Boredom at the office that day set him about to looking for every paper clip hidden in his drawers. Each packet of paper that was clipped together would be stapled and reshuffled into static array. The clips themselves all crowded on the top of the desk, a riotous mass. He clipped them each together to form a boyant shape, that of a shark. With each clip he added from there, he created rows of violent teeth; then a wild eye; and then a small school of fish. The sound of feet came from the hallway outside and he swept the pieces of metal into his pen drawer and looked towards the door. The sound dissipated off in the other direction and he looked around his office once more, scanning the same humdrum he had organized many days before this one.

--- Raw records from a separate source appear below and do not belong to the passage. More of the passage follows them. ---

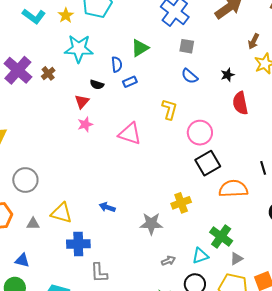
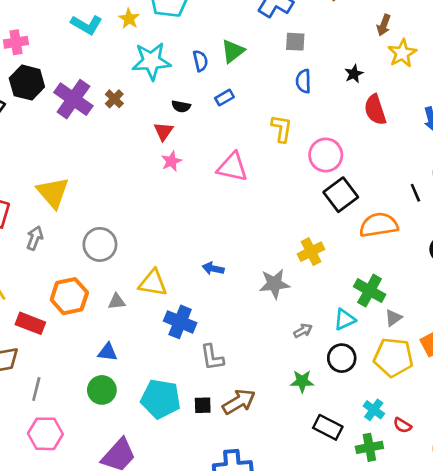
blue semicircle: (117, 64) -> (200, 61), moved
blue semicircle: (190, 76) -> (303, 81), turned 54
blue cross: (78, 244) -> (180, 322), turned 30

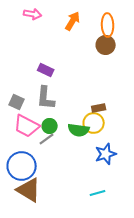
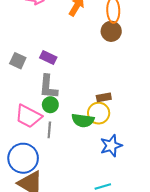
gray square: (17, 102) -> (18, 61), moved
green circle: (50, 126) -> (50, 105), moved
gray line: (47, 139) -> (49, 130), turned -49

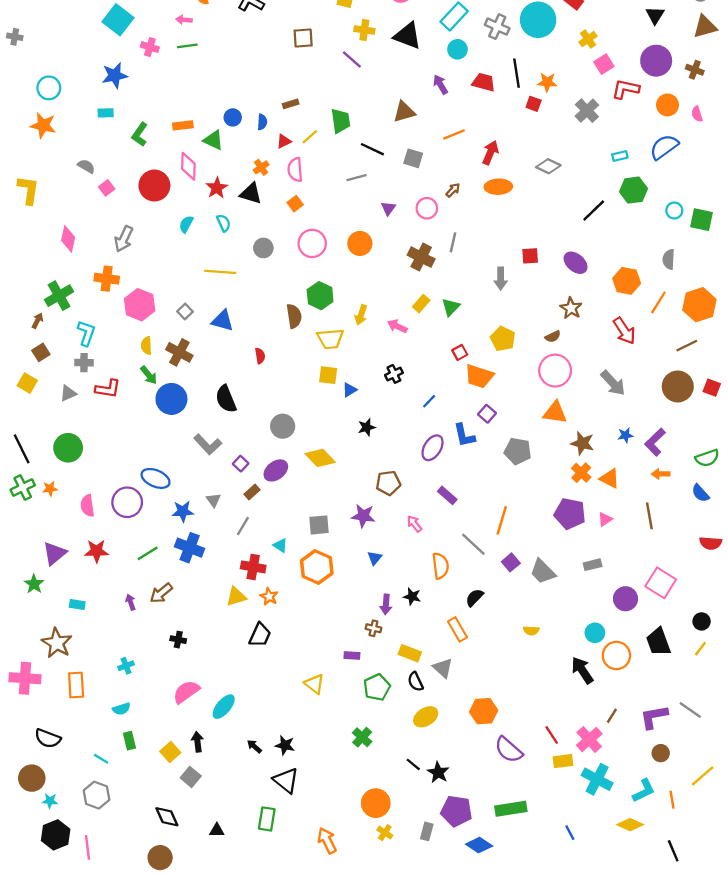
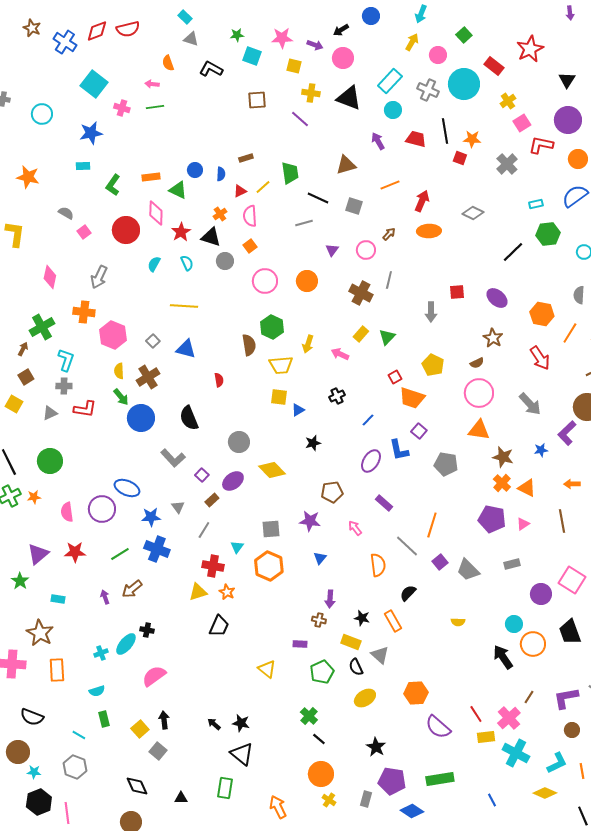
cyan circle: (49, 88) -> (42, 114), moved
gray circle: (263, 248) -> (225, 261), moved
brown cross: (179, 352) -> (148, 377), turned 30
purple L-shape: (655, 442) -> (567, 433), moved
cyan triangle: (280, 545) -> (237, 547), turned 32
black star: (412, 596) -> (362, 618), moved
cyan ellipse: (224, 707) -> (126, 644), moved
black line: (413, 764) -> (319, 739), moved

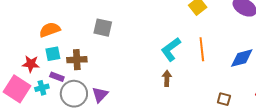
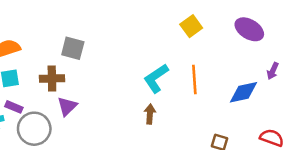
brown cross: (77, 60) -> (52, 79), moved
purple triangle: (100, 95) -> (67, 106), moved

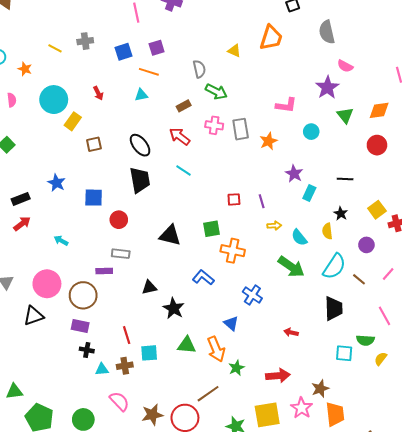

His arm began to itch and so he scratched it.
Lunch came and he left the gray dismay behind and headed over to a small sandwich shop down the road. His chest began to hurt and he felt out of shape. He struck himself against his chest a couple times and scratched his arm once again.
The next morning his arm had fallen off and the rash had spread across his chest and down his abdomen. He dreamt he was a soldier in the army and he had hurried across a bullet riddled battlefield towards a fallen friend. A cold wind knocked against him and he fell as well, the sky lighting up with a thousand flared rifles. His blood became ice and his body froze against the solid earth. Only his eyes could see and feel, and the stretcher that came took him to a small black bag and from there he awoke laying against his mailbox.
He went to work and with his last remaining hand he pulled out the paper clip shark he had manufactured. Its mouth turned up in a grin when he placed it on the table, and the fish he had constructed had gone missing. Using the last remaining paper clips from the day before, he made two new fish and placed them next to the shark.
A sharp knock came on the door and he swept the constructions back into his pen drawer. He called out to the knock, but nobody came. He called out again.
On his drive home, he spotted a crying child holding a wooden mule.
By sun up he found himself frail and confused. His back hurt and he had to work to get out of the bed. The rash had disappeared from his body and had moved to his knees. They looked spotty and red, and the bones were sunken in as if in juxtaposition of his jutting form. His dream was of a classical orchestra, and he was the conductor. Instead of music, each instrument was silent. He waved his arms in a futile attempt to coerce the pit to play, but they did nothing. A faceless man in the front row started clapping and then the congregation erupted.
At work, he picked what was left of the shark out of the drawer. A paperclip object had bitten it in half. He didn’t recognize the new object, only knew that it was.
The next morning he did not awake, but only dreamt of the cornfields and rice paddies. He dreamt of his search, and of dying before it was over. In every dream after that, he kept a close eye on his pocket watch, always waiting for the time that the pilot would fly over looking for any sign of life. And every time the plane came, his flint would not spark and his tinder would not light. So the plane kept flying low and off to the next paddy, leaving him there alone with a small wooden mule to carry his weight.